The government’s first step in reining in the power of Coles, Woolworths and their smaller supermarket rivals is likely to push consumer prices up, not down.
Former Labor minister Craig Emerson has concluded a review of the relationship between Coles, Woolworths and their suppliers, and recommended that the existing, voluntary, decidedly piss-weak code of conduct relating to that relationship be turned into a mandatory code, with stiff penalties for abuse of power.
Emerson is the real deal when it comes to competition: he passed the current Competition and Consumer Act when Labor was last in power and fought — in the case of books, unsuccessfully — Labor’s internal tendency to cloying protectionism. He might fairly be described as one of the last of the 1980s reformers still going around public life.
But his review has little to do with the consumers aspect of competition; instead, it focuses on the near-monopsony power of Coles and Woolworths and their ability to leverage that against suppliers to force down their costs — or, as suppliers know it, income. Consumer competition within supermarkets is currently being investigated separately by the Australian Competition and Consumer Commission.
Emerson rightly wants to tilt the balance back toward suppliers, so he proposes a much tougher regulatory framework for the big companies. No-one but them is likely to complain. Whether fact or fiction, stories of how poor suppliers get screwed by the rapacious supermarkets are accepted as truth. It’s unlikely in the extreme that the supermarkets don’t exploit their market power.
But if the new code is effective, it will likely lead to suppliers getting a better return from the supermarkets. Which means higher costs for the latter. Have a guess what they’ll do on pricing in response.
You can already see a form of this. In 2019, Coles and Woolies lifted the price of their own-brand milk by 10 cents, purportedly to give struggling farmers a break. Whether the dairy industry — which inflicts a massive toll in terms of both water consumption and animal abuse — really needed such largesse, or that it continues to need it despite big changes in production conditions since then, has never been demonstrated. But consumers are paying higher prices to look after suppliers nonetheless.
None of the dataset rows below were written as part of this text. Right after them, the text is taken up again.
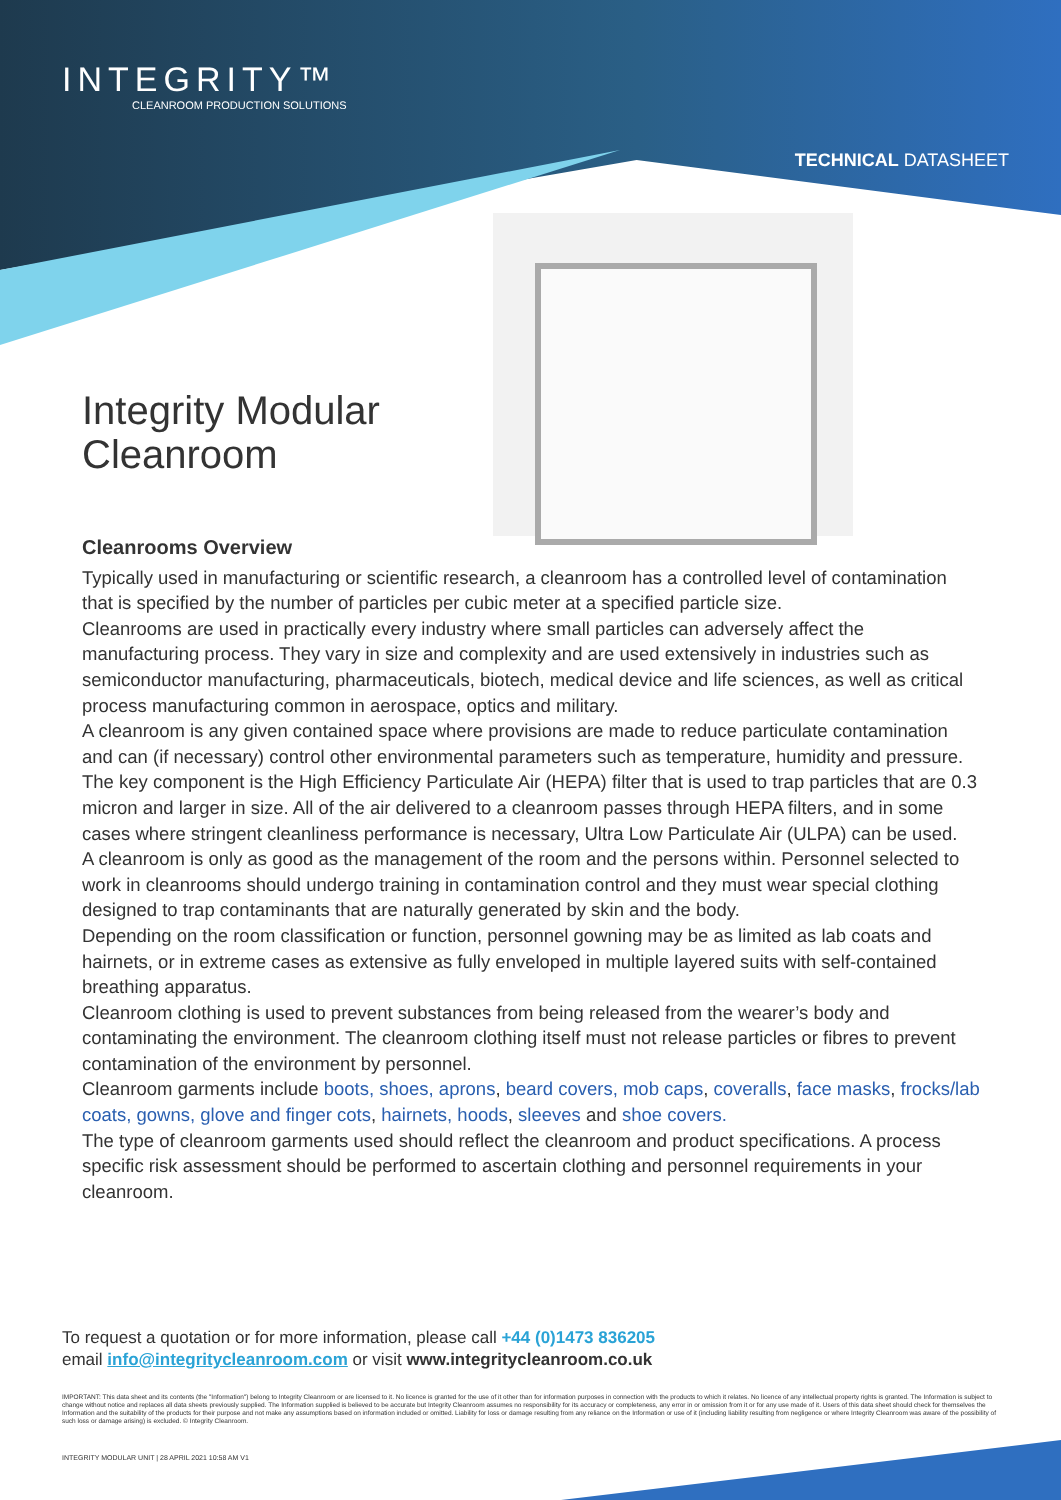INTEGRITY™
CLEANROOM PRODUCTION SOLUTIONS
TECHNICAL DATASHEET
Integrity Modular
Cleanroom
Cleanrooms Overview
Typically used in manufacturing or scientific research, a cleanroom has a controlled level of contamination that is specified by the number of particles per cubic meter at a specified particle size.
Cleanrooms are used in practically every industry where small particles can adversely affect the manufacturing process. They vary in size and complexity and are used extensively in industries such as semiconductor manufacturing, pharmaceuticals, biotech, medical device and life sciences, as well as critical process manufacturing common in aerospace, optics and military.
A cleanroom is any given contained space where provisions are made to reduce particulate contamination and can (if necessary) control other environmental parameters such as temperature, humidity and pressure.
The key component is the High Efficiency Particulate Air (HEPA) filter that is used to trap particles that are 0.3 micron and larger in size. All of the air delivered to a cleanroom passes through HEPA filters, and in some cases where stringent cleanliness performance is necessary, Ultra Low Particulate Air (ULPA) can be used.
A cleanroom is only as good as the management of the room and the persons within. Personnel selected to work in cleanrooms should undergo training in contamination control and they must wear special clothing designed to trap contaminants that are naturally generated by skin and the body.
Depending on the room classification or function, personnel gowning may be as limited as lab coats and hairnets, or in extreme cases as extensive as fully enveloped in multiple layered suits with self-contained breathing apparatus.
Cleanroom clothing is used to prevent substances from being released from the wearer’s body and contaminating the environment. The cleanroom clothing itself must not release particles or fibres to prevent contamination of the environment by personnel.
Cleanroom garments include boots, shoes, aprons, beard covers, mob caps, coveralls, face masks, frocks/lab coats, gowns, glove and finger cots, hairnets, hoods, sleeves and shoe covers.
The type of cleanroom garments used should reflect the cleanroom and product specifications. A process specific risk assessment should be performed to ascertain clothing and personnel requirements in your cleanroom.
To request a quotation or for more information, please call +44 (0)1473 836205
email info@integritycleanroom.com or visit www.integritycleanroom.co.uk
IMPORTANT: This data sheet and its contents (the "Information") belong to Integrity Cleanroom or are licensed to it. No licence is granted for the use of it other than for information purposes in connection with the products to which it relates. No licence of any intellectual property rights is granted. The Information is subject to change without notice and replaces all data sheets previously supplied. The Information supplied is believed to be accurate but Integrity Cleanroom assumes no responsibility for its accuracy or completeness, any error in or omission from it or for any use made of it. Users of this data sheet should check for themselves the Information and the suitability of the products for their purpose and not make any assumptions based on information included or omitted. Liability for loss or damage resulting from any reliance on the Information or use of it (including liability resulting from negligence or where Integrity Cleanroom was aware of the possibility of such loss or damage arising) is excluded. © Integrity Cleanroom.
INTEGRITY MODULAR UNIT | 28 APRIL 2021 10:58 AM V1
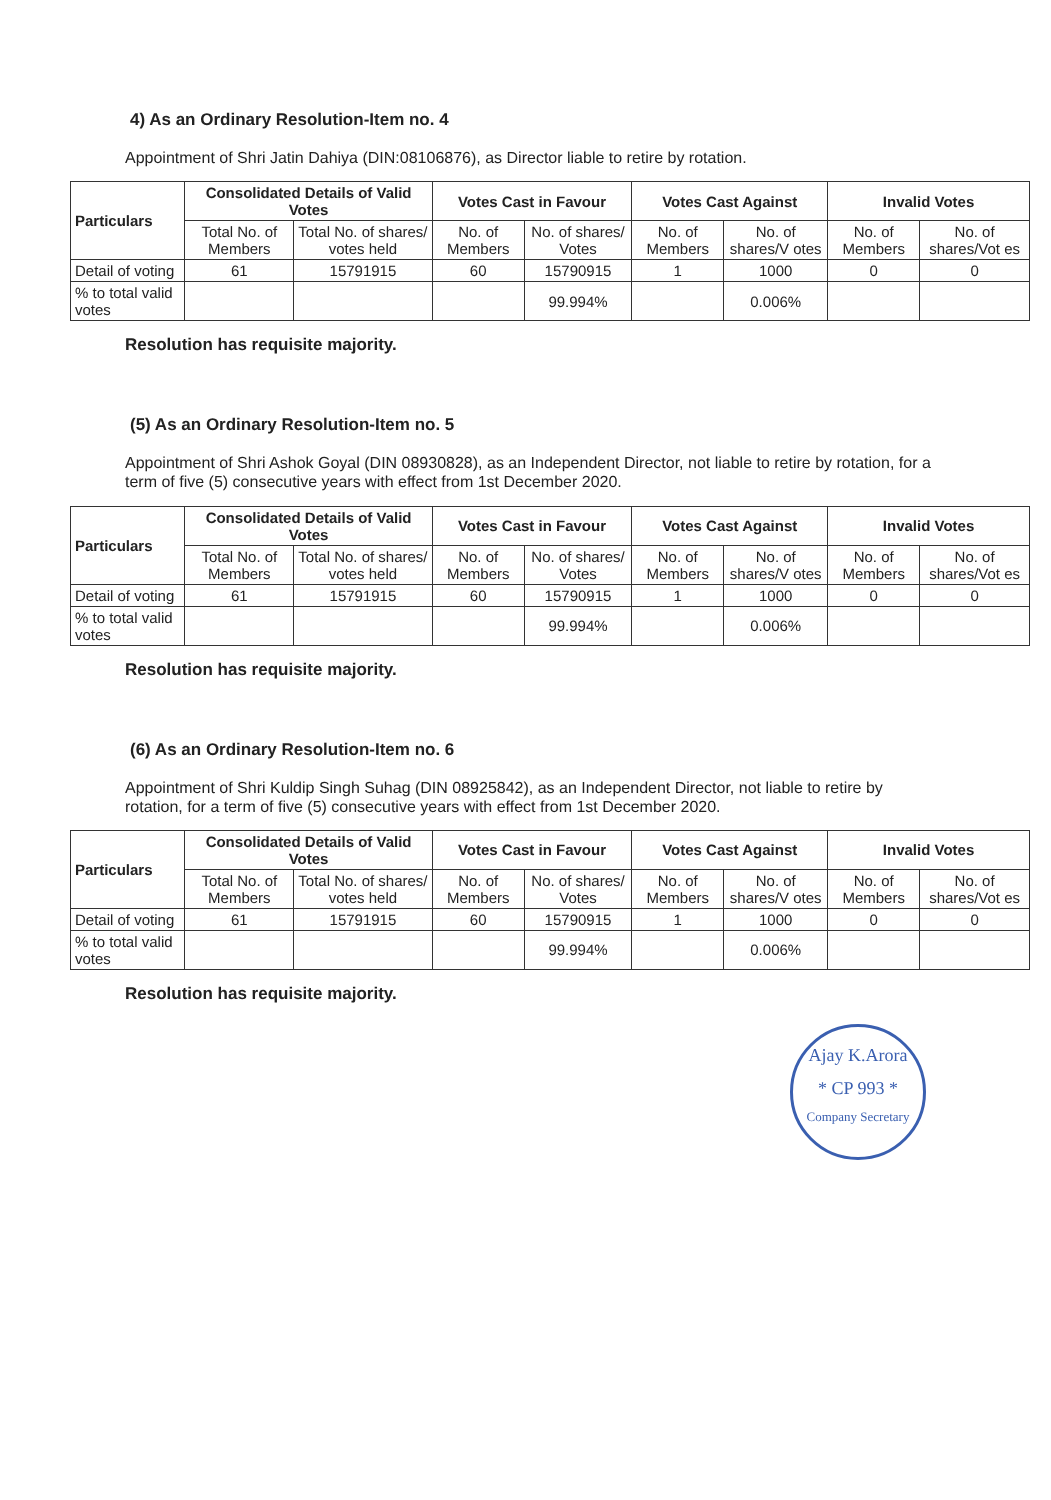4) As an Ordinary Resolution-Item no. 4
Appointment of Shri Jatin Dahiya (DIN:08106876), as Director liable to retire by rotation.
| Particulars | Consolidated Details of Valid Votes | | Votes Cast in Favour | | Votes Cast Against | | Invalid Votes | |
| --- | --- | --- | --- | --- | --- | --- | --- | --- |
| | Total No. of Members | Total No. of shares/ votes held | No. of Members | No. of shares/ Votes | No. of Members | No. of shares/V otes | No. of Members | No. of shares/Vot es |
| Detail of voting | 61 | 15791915 | 60 | 15790915 | 1 | 1000 | 0 | 0 |
| % to total valid votes | | | | 99.994% | | 0.006% | | |
Resolution has requisite majority.
(5) As an Ordinary Resolution-Item no. 5
Appointment of Shri Ashok Goyal (DIN 08930828), as an Independent Director, not liable to retire by rotation, for a term of five (5) consecutive years with effect from 1st December 2020.
| Particulars | Consolidated Details of Valid Votes | | Votes Cast in Favour | | Votes Cast Against | | Invalid Votes | |
| --- | --- | --- | --- | --- | --- | --- | --- | --- |
| | Total No. of Members | Total No. of shares/ votes held | No. of Members | No. of shares/ Votes | No. of Members | No. of shares/V otes | No. of Members | No. of shares/Vot es |
| Detail of voting | 61 | 15791915 | 60 | 15790915 | 1 | 1000 | 0 | 0 |
| % to total valid votes | | | | 99.994% | | 0.006% | | |
Resolution has requisite majority.
(6) As an Ordinary Resolution-Item no. 6
Appointment of Shri Kuldip Singh Suhag (DIN 08925842), as an Independent Director, not liable to retire by rotation, for a term of five (5) consecutive years with effect from 1st December 2020.
| Particulars | Consolidated Details of Valid Votes | | Votes Cast in Favour | | Votes Cast Against | | Invalid Votes | |
| --- | --- | --- | --- | --- | --- | --- | --- | --- |
| | Total No. of Members | Total No. of shares/ votes held | No. of Members | No. of shares/ Votes | No. of Members | No. of shares/V otes | No. of Members | No. of shares/Vot es |
| Detail of voting | 61 | 15791915 | 60 | 15790915 | 1 | 1000 | 0 | 0 |
| % to total valid votes | | | | 99.994% | | 0.006% | | |
Resolution has requisite majority.
Ajay K.Arora
* CP 993 *
Company Secretary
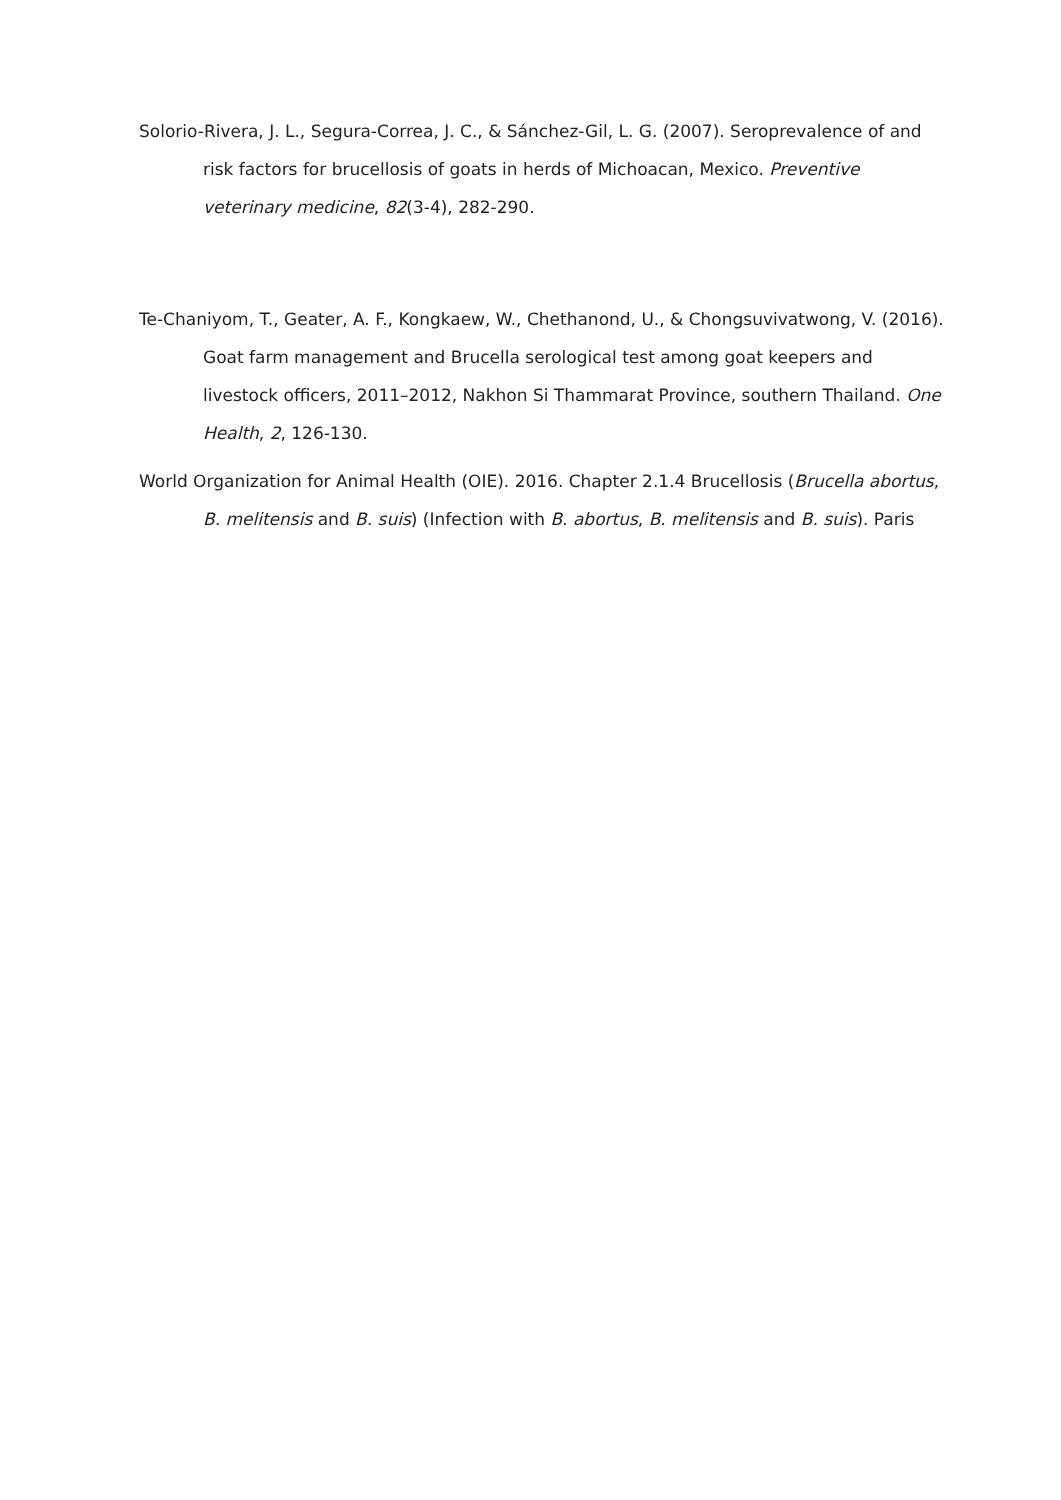Solorio-Rivera, J. L., Segura-Correa, J. C., & Sánchez-Gil, L. G. (2007). Seroprevalence of and risk factors for brucellosis of goats in herds of Michoacan, Mexico. Preventive veterinary medicine, 82(3-4), 282-290.
Te-Chaniyom, T., Geater, A. F., Kongkaew, W., Chethanond, U., & Chongsuvivatwong, V. (2016). Goat farm management and Brucella serological test among goat keepers and livestock officers, 2011–2012, Nakhon Si Thammarat Province, southern Thailand. One Health, 2, 126-130.
World Organization for Animal Health (OIE). 2016. Chapter 2.1.4 Brucellosis (Brucella abortus, B. melitensis and B. suis) (Infection with B. abortus, B. melitensis and B. suis). Paris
Emerson understands that improved outcomes for suppliers mean higher prices. He devotes much of his piece in the Financial Review yesterday to explaining how it won’t. Why not? Because with higher returns, suppliers can invest more, lifting productivity and innovation. “Smaller suppliers might be earning insufficient returns to warrant new investment in innovation and equipment that would enable them to offer better-quality products at lower prices,” he says.
It’s a long bow, though. The productivity of the dairy industry, like most forms of agriculture, is driven mainly by weather, not by the entrepreneurial genius of farmers. Moreover, regional communities and their representatives, like the Nationals, have a love-hate relationship with higher productivity — which usually means more output and more exports but with fewer workers, which means smaller regional communities (cue laments about the death of “family farming”).
And between farmers and the supermarkets, what proportion of innovation-led cost reductions will actually make its way through to consumers? Still, call us cynical, but farmers are already the beneficiaries of extensive public policy largesse, and the formalisation of Coles’ and Woolies’ “10 cents to help a struggling cockie” into a mandatory imposition is likely to become another one.